Kearse self-identifies (to use the popular vernacular) as a right-wing comedian, as someone who believes in small government and low taxation. While much of his early material focuses around being the son of hippy, liberal English parents who (bizarrely) settled in the west of Scotland, there's a sense here of trying to placate an audience who are not as hostile to him as he might fear. It's when he finally steps into the minefield of gender politics, and political correctness in the #MeToo era that things begin to get genuinely interesting. Even if he too easily plays 'troll'.

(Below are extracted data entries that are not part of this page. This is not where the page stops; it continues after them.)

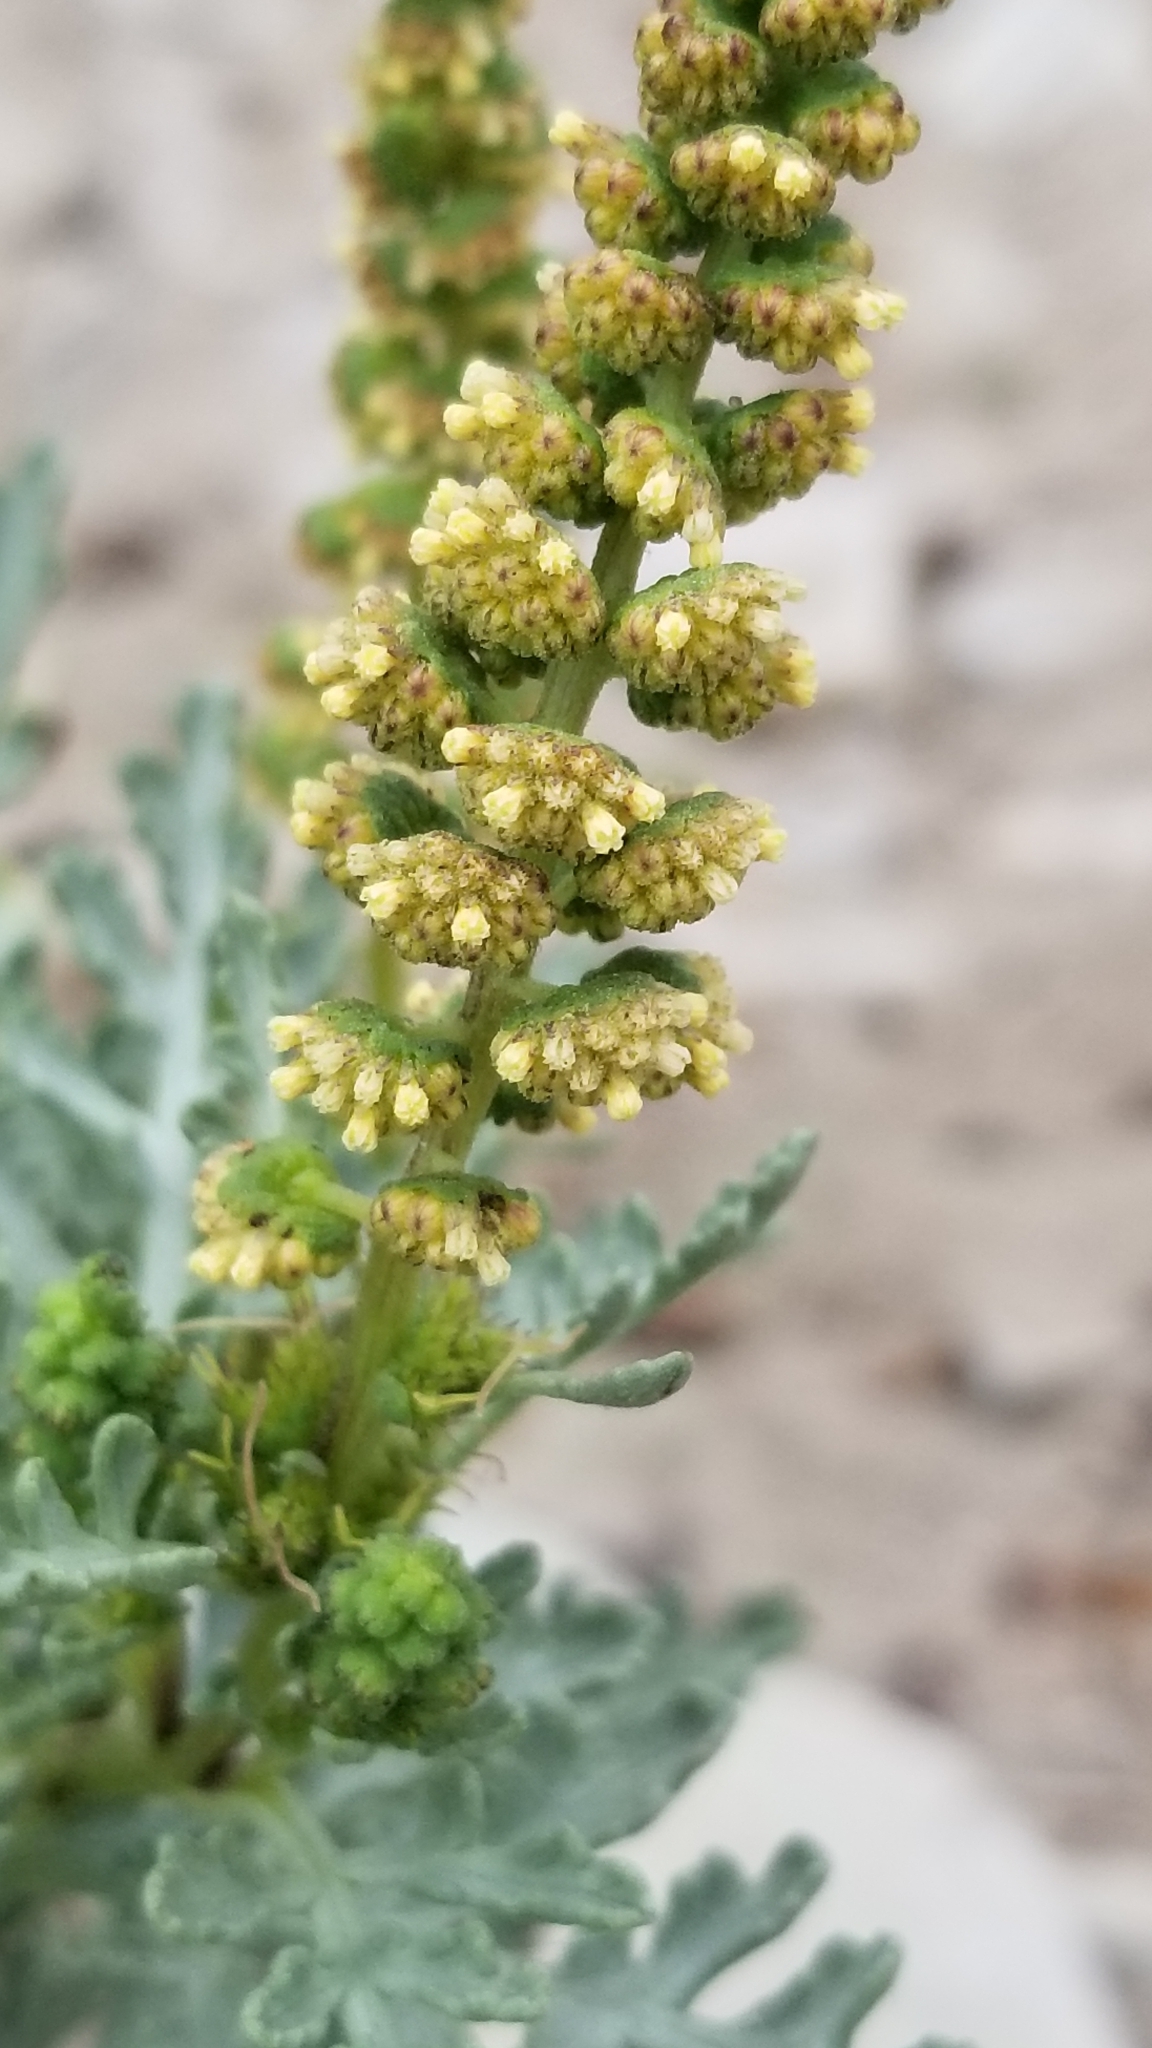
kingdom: Plantae
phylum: Tracheophyta
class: Magnoliopsida
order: Asterales
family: Asteraceae
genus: Ambrosia
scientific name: Ambrosia chamissonis
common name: Beachbur
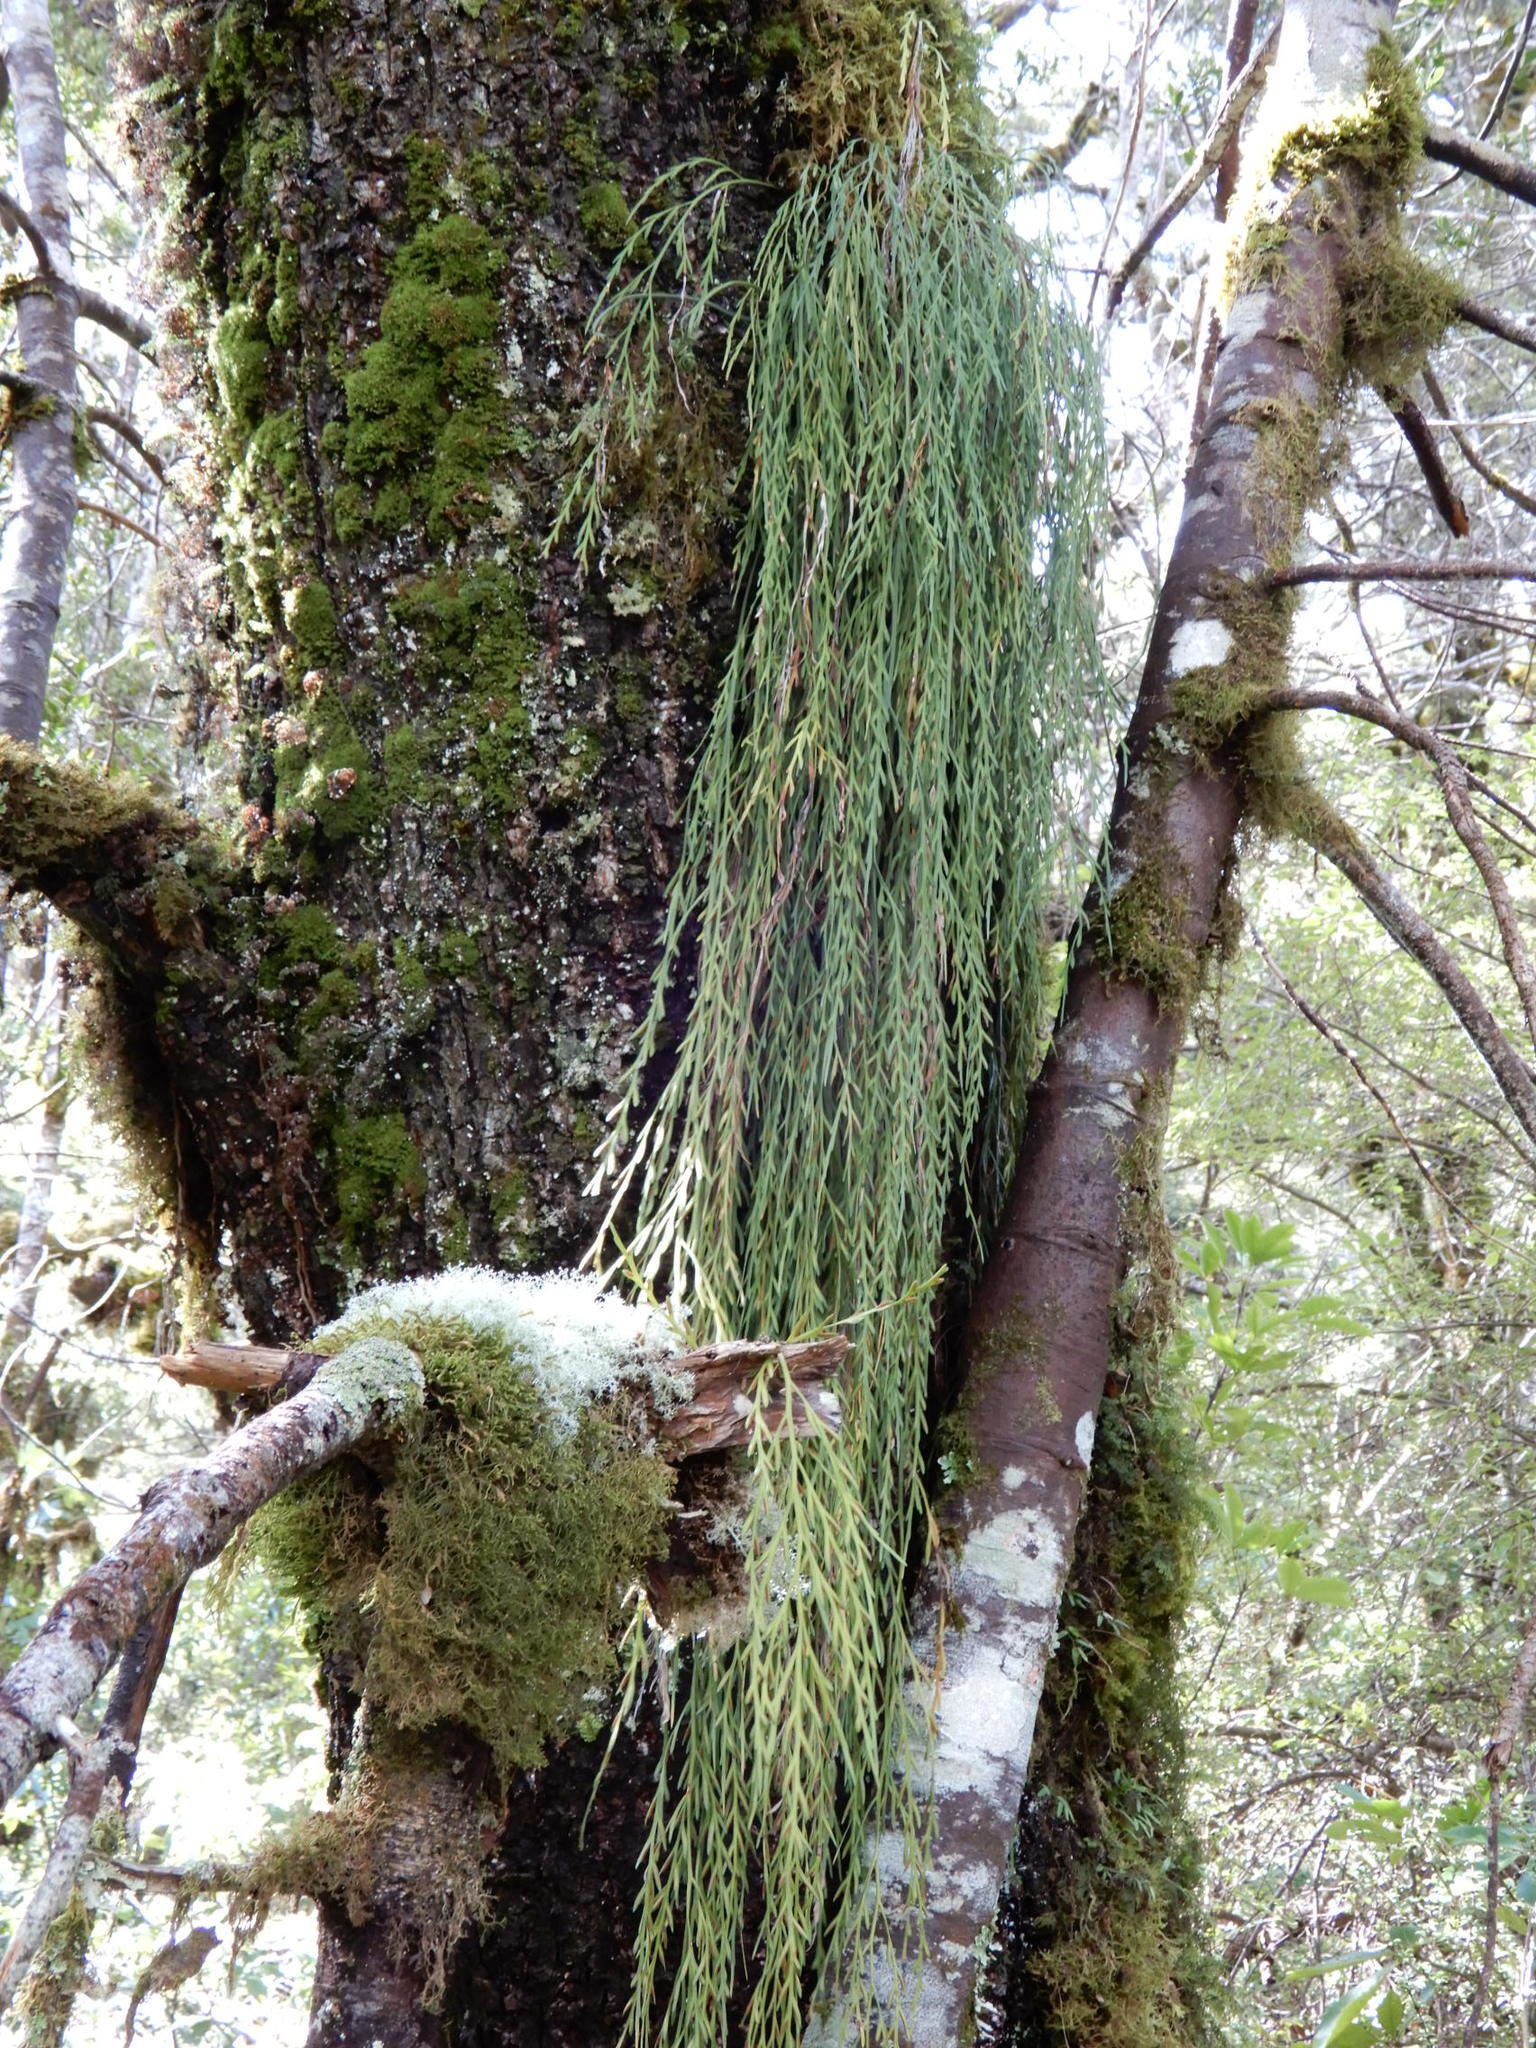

A joke, Kearse points out at one point, is an awkward truth, and the best comedians – like the best journalists – are focused on holding power to account, whether that 'power' comes shaped as politicians, dictators or supposed social liberals who nevertheless sound like Mary Whitehouse. Kearse is definitely among the former, although perhaps his real challenge at the moment is that he's nowhere near as reactionary as some of his critics want him to be.